The language defined by the Standard Committee eliminates in many cases the requirement that changes to structure members must affect the underlying storage, or that changes to the storage affect the member values, making guarantees about structure layout less useful than they had been in Ritchie's language. Nonetheless, the ability to use memcpy() and memset() was retained, and retaining that ability required keeping structure elements sequential.

The compiler should keep the order of its members in the case the structures are read by any other low-level code produced by another compiler or another language. Say you were creating an operating system, and you decide to write part of it in C, and part of it in assembly. You could define the following structure:

struct keyboard_input
{
    uint8_t modifiers;
    uint32_t scancode;
}

You pass this to an assembly routine, where you need to manually specify the memory layout of the structure. You would expect to be able to write the following code on a system with 4-byte alignment.

; The memory location of the structure is located in ebx in this example
mov al, [ebx]
mov edx, [ebx+4]

Now say the compiler would change the order of the members in the structure in an implementation defined way, this would mean that depending on the compiler you use and the flags you pass to it, you could either end up with the first byte of the scancode member in al, or with the modifiers member.

Of course the problem is not just reduced to low-level interfaces with assembly routines, but would also appear if libraries built with different compilers would call each other (e.g. building a program with mingw using the windows API).

Because of this, the language just forces you to think about the structure layout.

Why is the compiler forbidden (by the standard) from reordering the struct?

The basic reason is: for compatibility with C.

Remember that C is, originally, a high-level assembly language. It is quite common in C to view memory (network packets, ...) by reinterpreting the bytes as a specific struct.

This has led to multiple features relying on this property:

• C guaranteed that the address of a struct and the address of its first data member are one and the same, so C++ does too (in the absence of virtual inheritance/methods).

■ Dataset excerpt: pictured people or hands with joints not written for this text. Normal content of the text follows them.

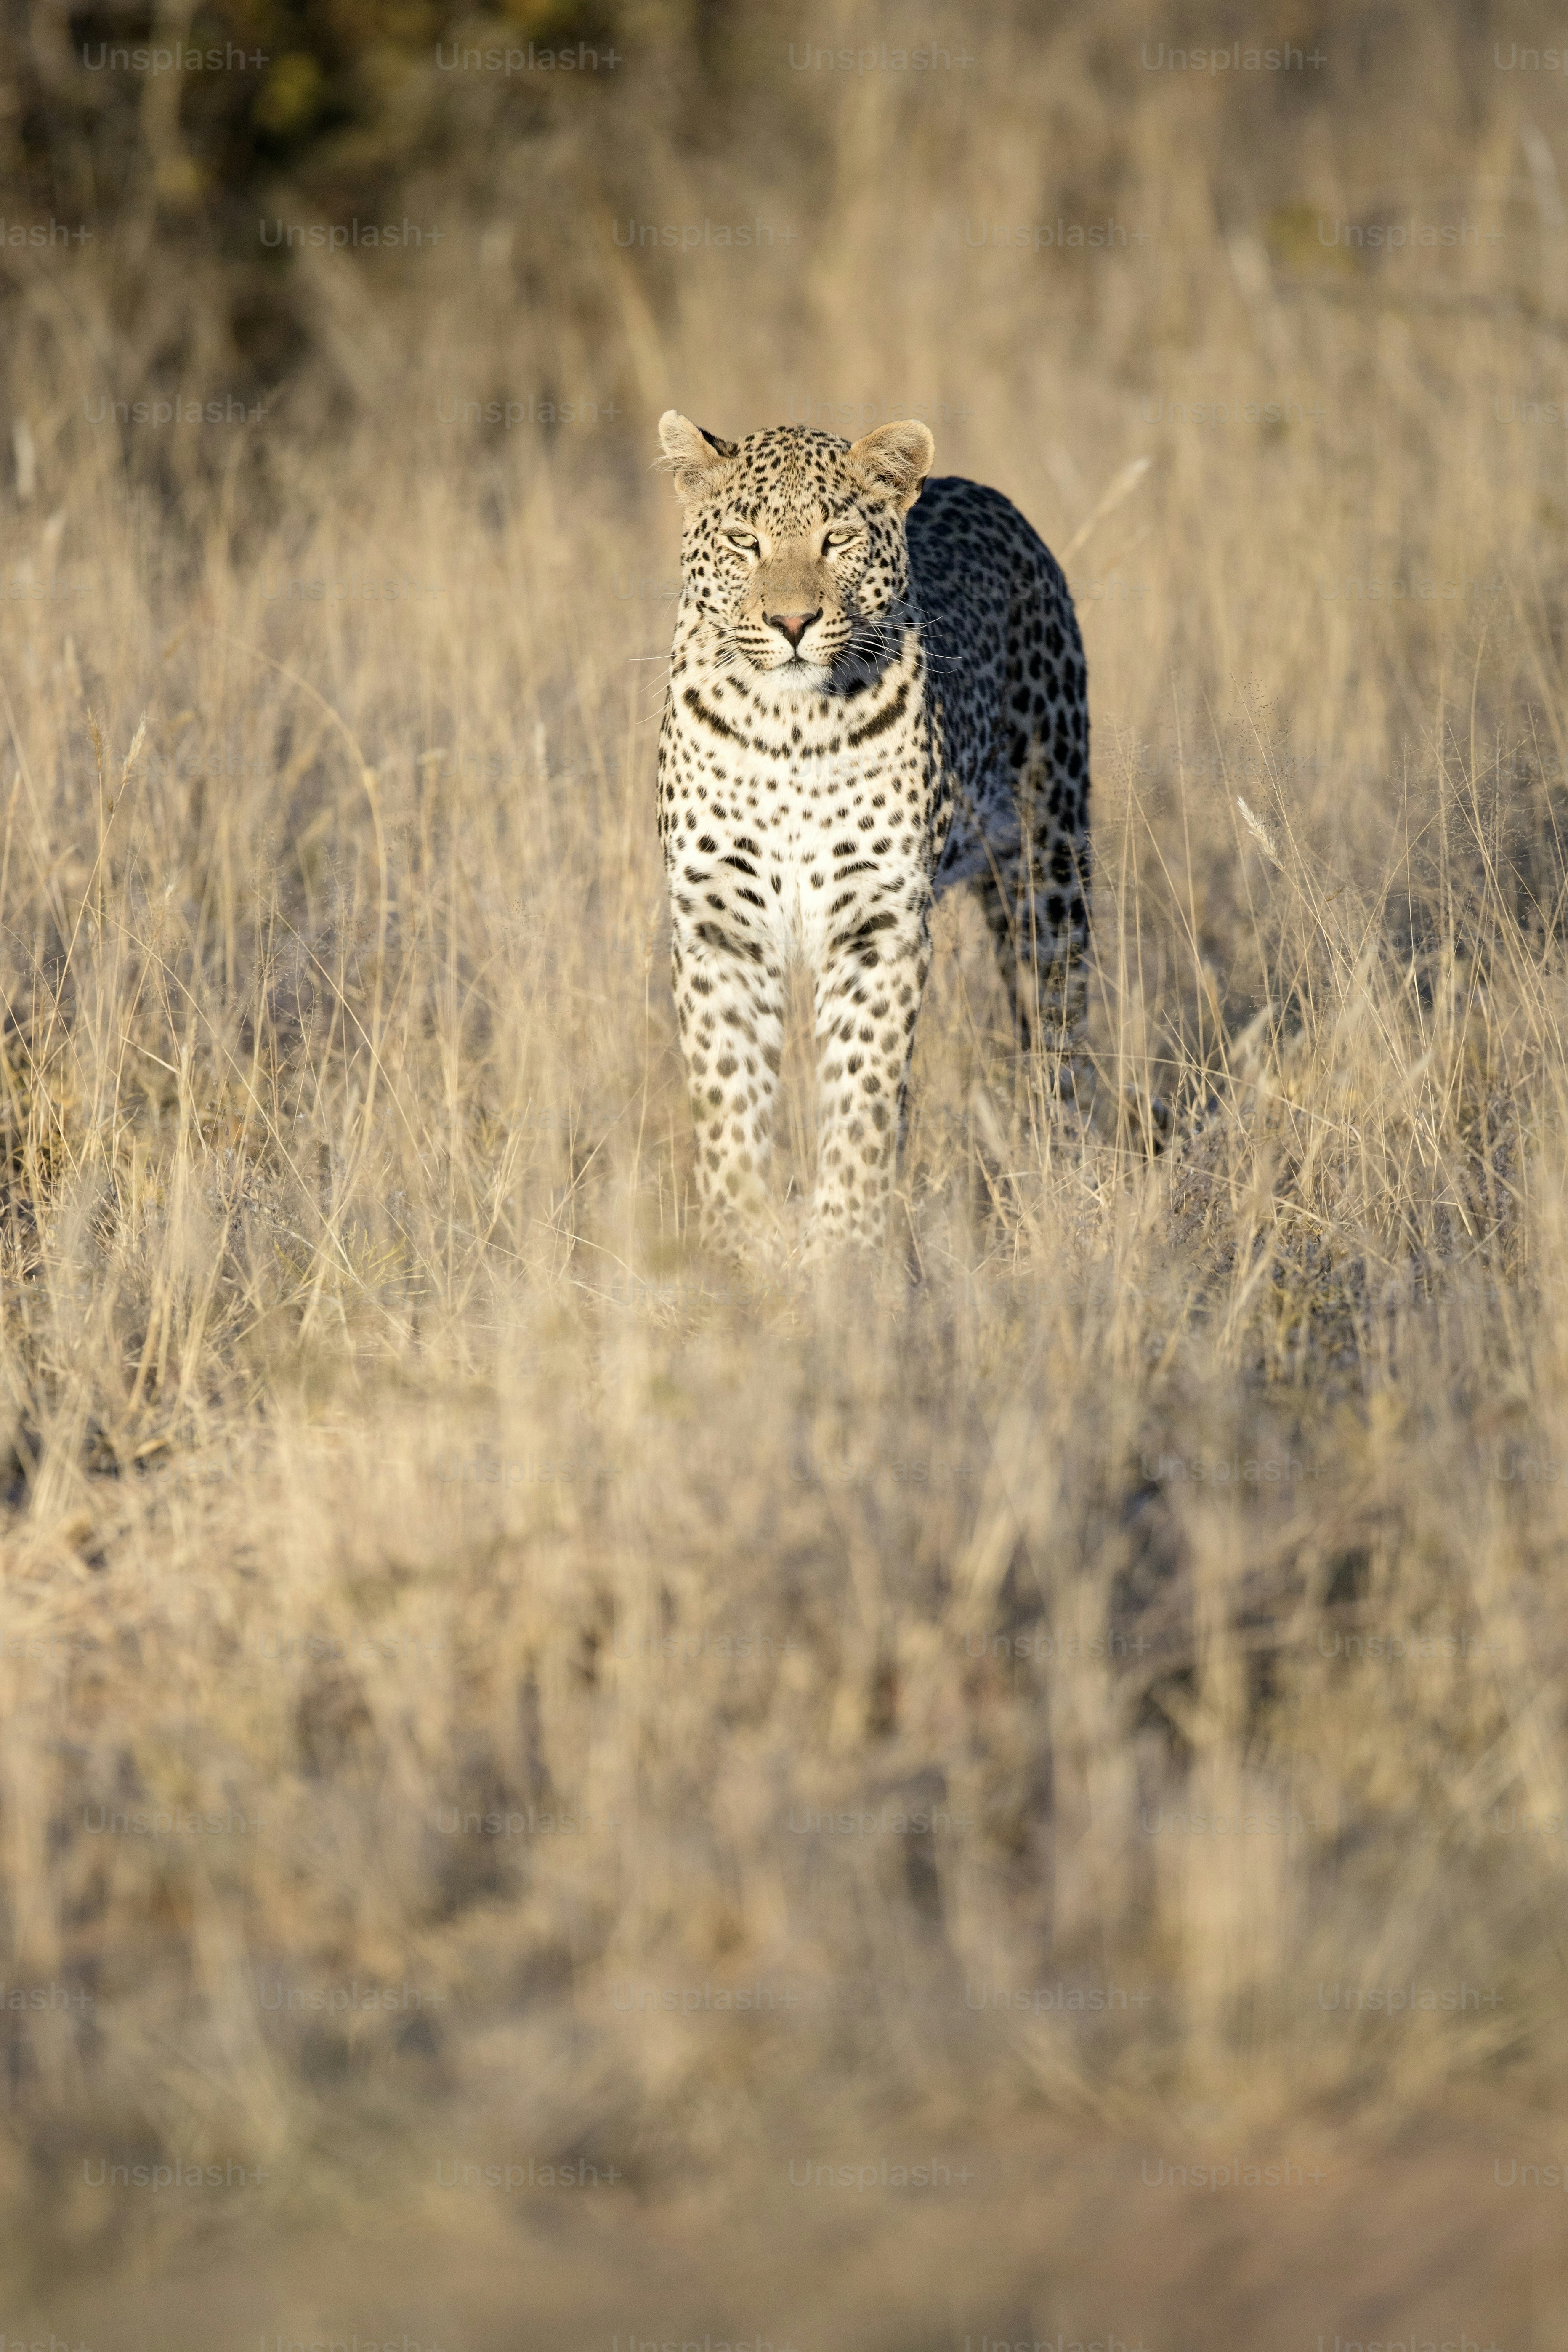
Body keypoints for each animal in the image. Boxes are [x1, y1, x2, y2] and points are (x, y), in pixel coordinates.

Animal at [655, 410, 1090, 1256]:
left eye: (837, 539)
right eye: (744, 540)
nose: (792, 622)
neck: (788, 726)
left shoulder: (877, 923)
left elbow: (862, 1090)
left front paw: (846, 1242)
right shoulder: (720, 923)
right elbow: (728, 1094)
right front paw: (740, 1240)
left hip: (1050, 859)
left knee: (1060, 1027)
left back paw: (1065, 1183)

• C guaranteed that if you have two struct A and B and both start with a data member char followed by a data member int (and whatever after), then when you put them in a union you can write the B member and read the char and int through its A member, so C++ does too: Standard Layout.

The latter is extremely broad, and completely prevents any re-ordering of data members for most struct (or class).

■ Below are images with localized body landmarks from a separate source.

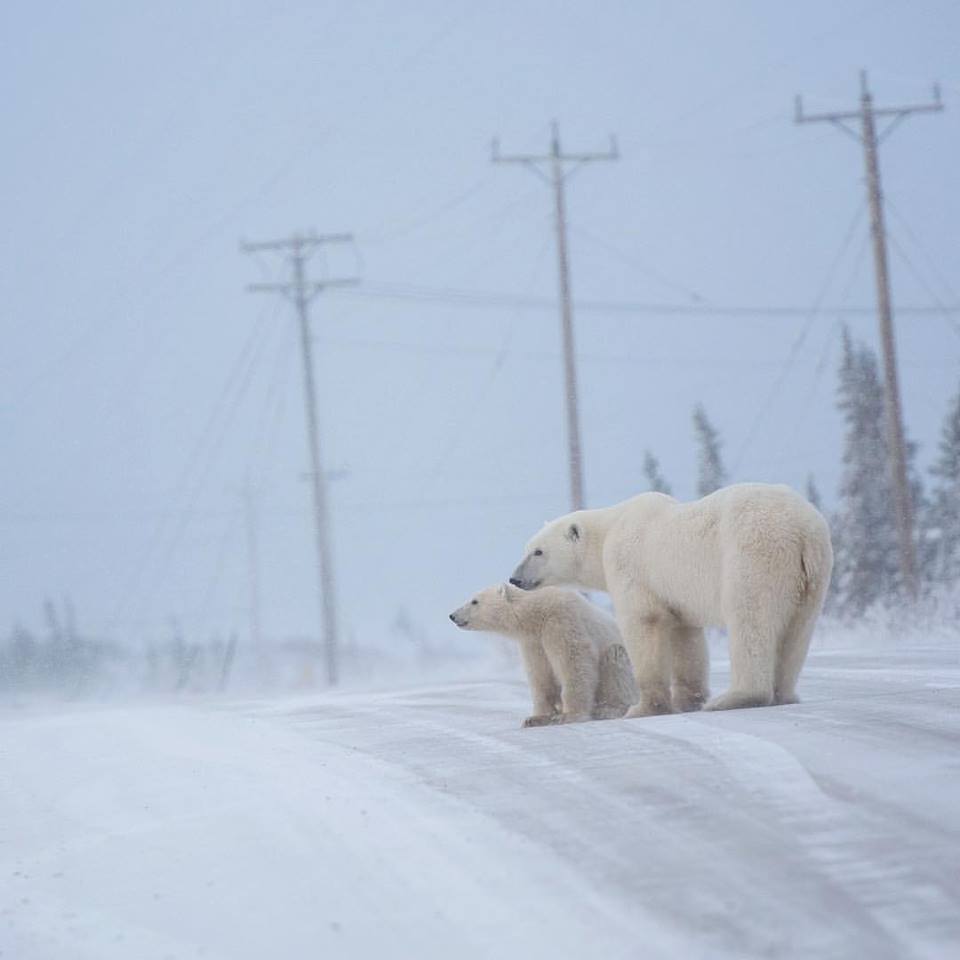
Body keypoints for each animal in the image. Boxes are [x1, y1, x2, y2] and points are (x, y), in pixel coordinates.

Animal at [449, 583, 638, 726]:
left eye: (474, 601)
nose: (452, 615)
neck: (538, 612)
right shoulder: (533, 641)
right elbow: (539, 675)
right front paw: (536, 718)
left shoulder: (562, 621)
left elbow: (574, 663)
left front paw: (569, 715)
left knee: (615, 661)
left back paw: (607, 708)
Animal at [508, 483, 833, 716]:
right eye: (527, 548)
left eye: (538, 551)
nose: (514, 579)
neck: (609, 529)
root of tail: (803, 531)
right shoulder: (676, 595)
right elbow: (685, 637)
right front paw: (688, 699)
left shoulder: (632, 566)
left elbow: (644, 623)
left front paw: (643, 708)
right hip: (812, 577)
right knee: (798, 629)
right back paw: (784, 694)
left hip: (754, 555)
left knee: (750, 618)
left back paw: (735, 697)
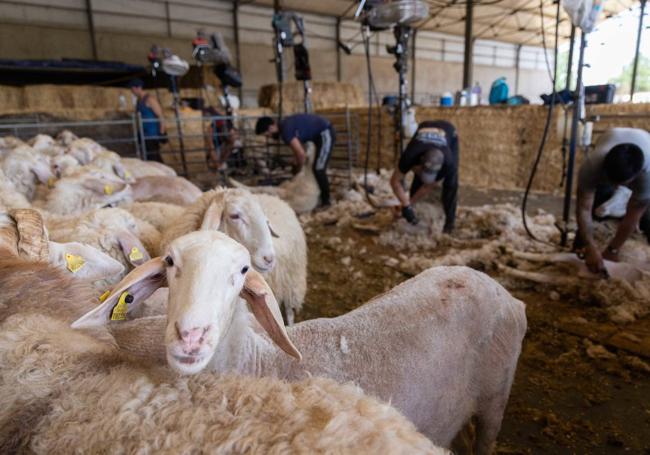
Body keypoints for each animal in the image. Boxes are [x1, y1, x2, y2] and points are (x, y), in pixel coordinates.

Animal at [74, 233, 528, 454]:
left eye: (242, 271)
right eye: (170, 263)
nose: (192, 335)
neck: (261, 363)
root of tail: (505, 294)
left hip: (496, 394)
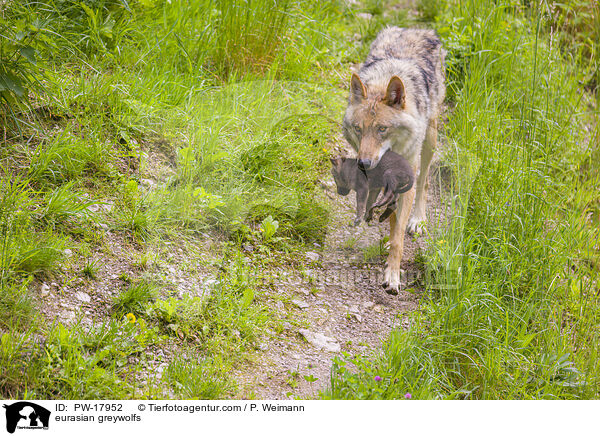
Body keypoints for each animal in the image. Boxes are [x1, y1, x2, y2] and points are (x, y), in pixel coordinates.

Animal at [342, 26, 446, 292]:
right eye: (358, 129)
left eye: (382, 129)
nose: (363, 164)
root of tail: (415, 28)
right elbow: (392, 220)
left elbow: (399, 233)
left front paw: (393, 275)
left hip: (430, 138)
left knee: (425, 181)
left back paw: (418, 220)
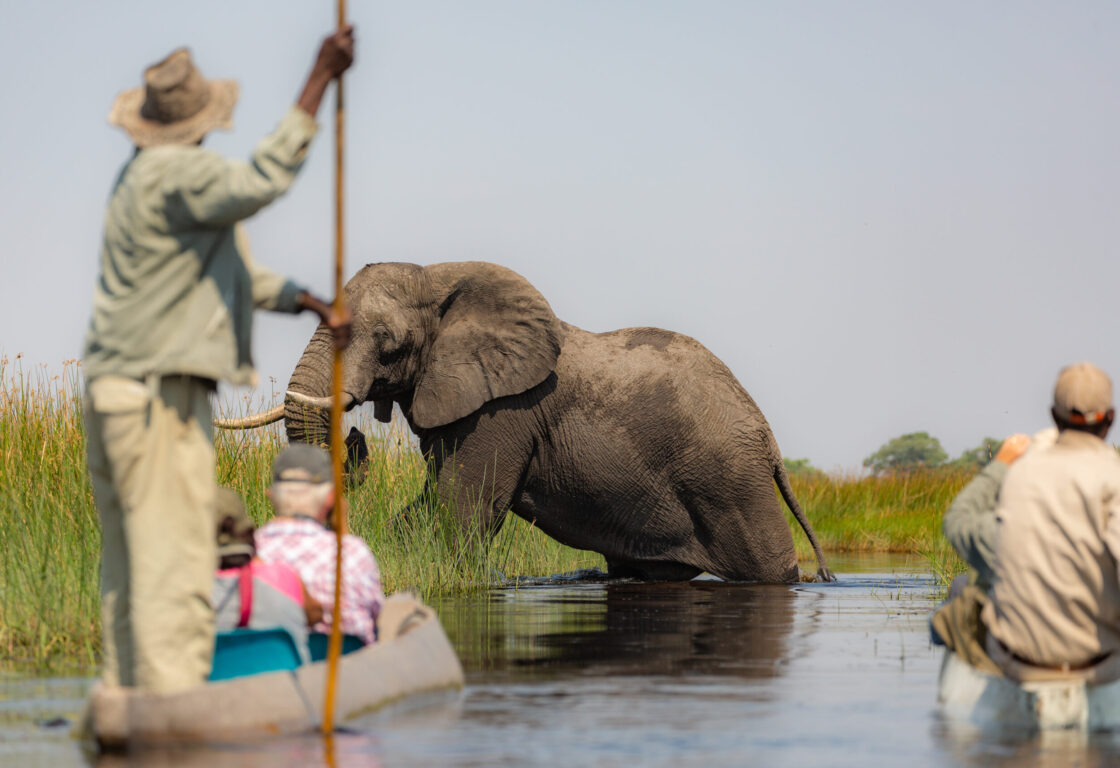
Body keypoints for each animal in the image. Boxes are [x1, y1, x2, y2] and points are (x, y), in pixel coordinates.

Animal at [218, 261, 833, 583]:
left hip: (730, 481)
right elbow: (426, 506)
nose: (355, 435)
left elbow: (464, 508)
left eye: (387, 343)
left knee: (769, 568)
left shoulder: (501, 413)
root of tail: (768, 438)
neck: (439, 277)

Note that the Standard does allow some re-ordering: since C did not have the concept of access control, C++ specifies that the relative order of two data members with a different access control specifier is unspecified.

As far as I know, no compiler attempts to take advantage of it; but they could in theory.

Outside of C++, languages such as Rust allow compilers to re-order fields and the main Rust compiler (rustc) does so by default. Only historical decisions and a strong desire for backward compatibility prevent C++ from doing so.